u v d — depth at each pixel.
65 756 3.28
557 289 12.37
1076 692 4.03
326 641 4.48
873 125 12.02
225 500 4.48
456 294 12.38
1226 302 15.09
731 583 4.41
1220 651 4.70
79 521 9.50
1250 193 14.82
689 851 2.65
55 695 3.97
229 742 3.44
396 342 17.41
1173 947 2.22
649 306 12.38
· · · · ·
Return all of the material exactly as written, from the first line through the last.

**Output of the exercise:**
u v d — depth at each pixel.
65 756 3.28
557 289 12.37
1076 692 4.03
326 641 4.48
873 125 12.02
225 500 4.48
456 294 12.38
1226 302 15.09
731 583 4.41
1220 651 4.70
79 521 9.50
1250 193 14.82
689 851 2.65
55 695 3.97
229 742 3.44
396 342 17.41
1173 947 2.22
649 306 12.38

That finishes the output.